Leopoldo Lopez
Opposition leader Leopoldo López speaks in an interview with Reuters in Caracas, Venezuela, Feb. 11, 2014. Reuters/Jorge Silva

Venezuelan political prisoner Leopoldo López has lifted his hunger strike after 30 days of fasting, his wife, Lilian Tintori, said Tuesday, relaying a written note from her husband. The announcement comes a day after Venezuela's electoral commission announced a date for legislative elections, which had been one of López's key demands.

"I want to thank those who actively joined this protest through a hunger strike,” López wrote in a note Tintori read at a press conference Tuesday. “Now I ask you to lift the hunger strike. We need to be healthy and full of life to achieve peace and freedom for all Venezuelans. The fight continues.”

López first announced his hunger strike in a video leaked from his prison cell May 24, saying it was an effort to protest against the “permanent violations of our rights and to our families” by the government of President Nicolás Maduro. He had demanded the administration announce a date for legislative elections planned for later this year, transparent international observation of those elections and the immediate release of political prisoners. López himself has been in prison for more than a year, charged with incitement of violence in the mass anti-government demonstrations that overtook the capital in spring 2014.

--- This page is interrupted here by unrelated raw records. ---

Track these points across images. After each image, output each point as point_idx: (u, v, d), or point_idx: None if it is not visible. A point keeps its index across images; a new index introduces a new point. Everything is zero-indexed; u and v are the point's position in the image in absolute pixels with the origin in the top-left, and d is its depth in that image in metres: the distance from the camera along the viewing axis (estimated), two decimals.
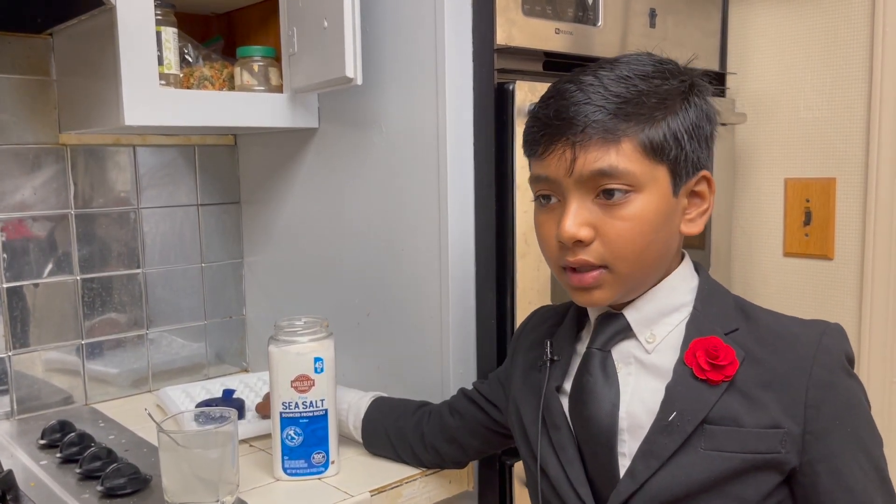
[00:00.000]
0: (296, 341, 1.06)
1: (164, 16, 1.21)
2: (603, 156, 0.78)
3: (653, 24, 1.42)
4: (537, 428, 0.89)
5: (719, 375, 0.78)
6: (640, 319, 0.85)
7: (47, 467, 1.13)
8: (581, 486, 0.84)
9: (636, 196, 0.79)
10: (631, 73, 0.80)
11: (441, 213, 1.16)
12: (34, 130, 1.36)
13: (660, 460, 0.78)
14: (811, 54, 1.52)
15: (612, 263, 0.80)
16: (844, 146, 1.48)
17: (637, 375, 0.84)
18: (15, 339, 1.36)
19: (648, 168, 0.79)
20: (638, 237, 0.80)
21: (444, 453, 1.09)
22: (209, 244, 1.58)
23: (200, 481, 0.96)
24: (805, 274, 1.53)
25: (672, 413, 0.79)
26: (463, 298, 1.18)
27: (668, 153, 0.80)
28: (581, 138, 0.79)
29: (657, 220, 0.81)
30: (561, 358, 0.90)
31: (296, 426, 1.07)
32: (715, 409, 0.78)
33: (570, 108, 0.79)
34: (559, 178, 0.81)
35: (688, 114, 0.81)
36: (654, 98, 0.79)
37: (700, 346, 0.80)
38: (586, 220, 0.80)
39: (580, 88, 0.80)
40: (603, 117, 0.78)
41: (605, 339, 0.86)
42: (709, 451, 0.77)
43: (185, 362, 1.57)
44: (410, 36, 1.18)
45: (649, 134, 0.79)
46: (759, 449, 0.77)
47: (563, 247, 0.82)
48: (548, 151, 0.81)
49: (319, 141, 1.38)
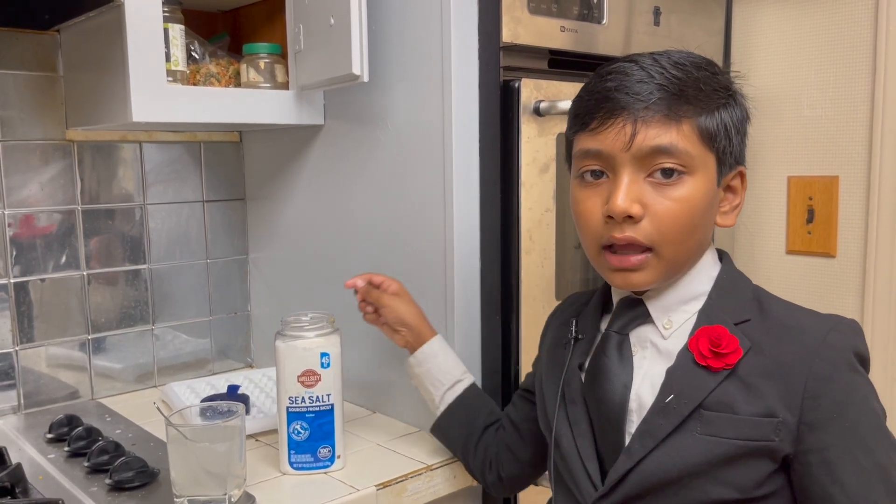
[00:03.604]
0: (302, 336, 1.07)
1: (171, 13, 1.22)
2: (664, 133, 0.79)
3: (657, 22, 1.43)
4: (556, 401, 0.91)
5: (720, 363, 0.80)
6: (660, 306, 0.86)
7: (55, 461, 1.14)
8: (589, 461, 0.86)
9: (688, 178, 0.80)
10: (685, 60, 0.82)
11: (446, 209, 1.17)
12: (42, 126, 1.37)
13: (655, 440, 0.80)
14: (814, 52, 1.52)
15: (659, 245, 0.81)
16: (847, 144, 1.48)
17: (651, 359, 0.86)
18: (22, 333, 1.37)
19: (702, 153, 0.81)
20: (687, 219, 0.81)
21: (503, 471, 1.08)
22: (215, 240, 1.59)
23: (208, 475, 0.97)
24: (808, 272, 1.54)
25: (670, 395, 0.81)
26: (468, 295, 1.19)
27: (718, 142, 0.82)
28: (645, 114, 0.79)
29: (704, 204, 0.82)
30: (585, 337, 0.92)
31: (302, 421, 1.08)
32: (712, 395, 0.79)
33: (635, 84, 0.80)
34: (614, 152, 0.80)
35: (736, 109, 0.84)
36: (709, 87, 0.81)
37: (704, 334, 0.81)
38: (638, 197, 0.80)
39: (641, 67, 0.81)
40: (666, 96, 0.79)
41: (624, 322, 0.88)
42: (704, 436, 0.79)
43: (190, 358, 1.58)
44: (416, 33, 1.19)
45: (706, 120, 0.81)
46: (753, 436, 0.78)
47: (608, 224, 0.82)
48: (605, 125, 0.81)
49: (325, 138, 1.39)
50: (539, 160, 1.21)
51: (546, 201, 1.23)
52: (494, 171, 1.20)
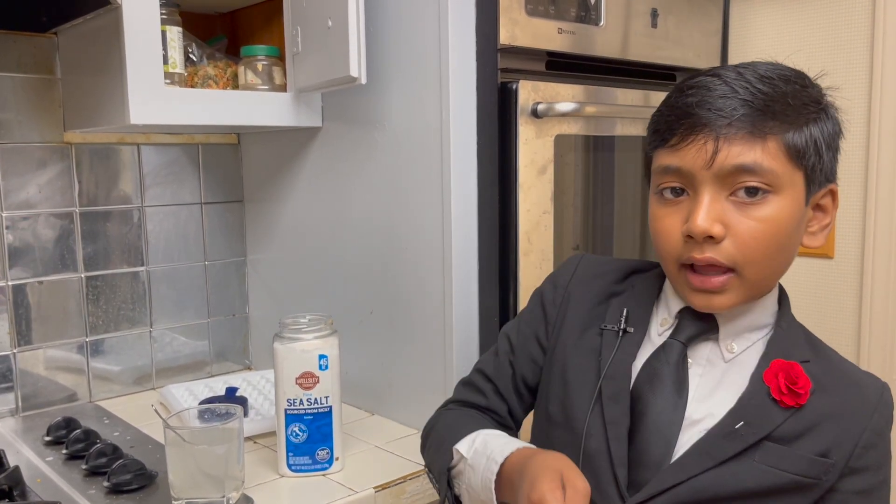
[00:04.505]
0: (301, 338, 1.07)
1: (168, 15, 1.22)
2: (748, 151, 0.75)
3: (654, 23, 1.43)
4: (589, 394, 0.87)
5: (793, 401, 0.80)
6: (730, 329, 0.85)
7: (53, 463, 1.14)
8: (620, 467, 0.82)
9: (773, 198, 0.77)
10: (772, 73, 0.78)
11: (444, 211, 1.17)
12: (39, 129, 1.36)
13: (714, 460, 0.79)
14: (811, 54, 1.52)
15: (742, 266, 0.78)
16: (845, 145, 1.48)
17: (704, 377, 0.84)
18: (20, 336, 1.37)
19: (788, 171, 0.77)
20: (772, 240, 0.77)
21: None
22: (213, 242, 1.59)
23: (206, 477, 0.97)
24: (805, 273, 1.54)
25: (740, 422, 0.80)
26: (466, 296, 1.19)
27: (807, 159, 0.78)
28: (727, 131, 0.76)
29: (790, 225, 0.78)
30: (635, 331, 0.88)
31: (300, 423, 1.08)
32: (779, 428, 0.80)
33: (717, 99, 0.76)
34: (695, 170, 0.77)
35: (826, 124, 0.80)
36: (798, 101, 0.78)
37: (782, 369, 0.81)
38: (719, 217, 0.77)
39: (724, 82, 0.77)
40: (751, 112, 0.76)
41: (690, 334, 0.85)
42: (761, 465, 0.79)
43: (189, 360, 1.58)
44: (414, 35, 1.19)
45: (793, 136, 0.77)
46: (807, 473, 0.79)
47: (687, 243, 0.79)
48: (685, 142, 0.78)
49: (323, 140, 1.39)
50: (537, 162, 1.21)
51: (544, 203, 1.23)
52: (492, 172, 1.20)
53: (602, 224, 1.39)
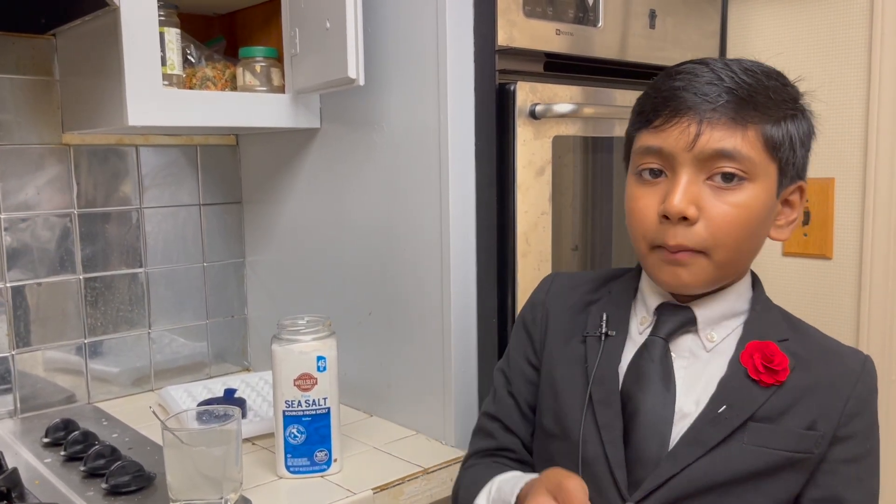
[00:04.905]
0: (299, 340, 1.07)
1: (167, 16, 1.22)
2: (728, 137, 0.78)
3: (652, 24, 1.43)
4: (580, 401, 0.88)
5: (771, 379, 0.82)
6: (708, 318, 0.87)
7: (51, 465, 1.14)
8: (618, 468, 0.83)
9: (748, 185, 0.80)
10: (755, 68, 0.81)
11: (442, 212, 1.17)
12: (38, 131, 1.36)
13: (704, 448, 0.81)
14: (810, 55, 1.52)
15: (712, 249, 0.80)
16: (843, 146, 1.49)
17: (689, 369, 0.86)
18: (18, 338, 1.37)
19: (764, 161, 0.80)
20: (743, 225, 0.80)
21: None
22: (211, 244, 1.59)
23: (205, 479, 0.97)
24: (804, 274, 1.54)
25: (722, 406, 0.81)
26: (464, 297, 1.19)
27: (782, 152, 0.81)
28: (711, 116, 0.78)
29: (761, 213, 0.81)
30: (617, 334, 0.90)
31: (298, 424, 1.08)
32: (762, 408, 0.81)
33: (704, 85, 0.79)
34: (676, 151, 0.80)
35: (802, 123, 0.83)
36: (778, 97, 0.81)
37: (757, 349, 0.83)
38: (695, 199, 0.79)
39: (711, 70, 0.80)
40: (734, 100, 0.79)
41: (670, 329, 0.87)
42: (751, 446, 0.81)
43: (187, 361, 1.58)
44: (412, 37, 1.19)
45: (772, 129, 0.80)
46: (798, 448, 0.81)
47: (661, 224, 0.81)
48: (669, 123, 0.80)
49: (321, 141, 1.39)
50: (535, 163, 1.21)
51: (542, 204, 1.23)
52: (490, 173, 1.20)
53: (600, 225, 1.39)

The electoral commission announced Monday that the election date was set for December 6, although it denied that political pressure had anything to do with the announcement. Nonetheless, members of Venezuela’s opposition hailed Monday’s announcement as a victory.

Daniel Ceballos, another political prisoner and the former mayor of San Cristobal, Venezuela, was also on a hunger strike for several weeks before suspending it June 11. At least 70 supporters had joined the fast in solidarity with the prisoners.

On Sunday, Tintori wrote on Twitter that the hunger strike had seriously weakened her husband. “Today I was able to see Leopoldo. He is very thin, very weak and cannot stand,” she wrote.

López’s lawyer, Roberto Marrero, told reporters last week López had lost 15 kilograms (33 pounds) as a result of the fast.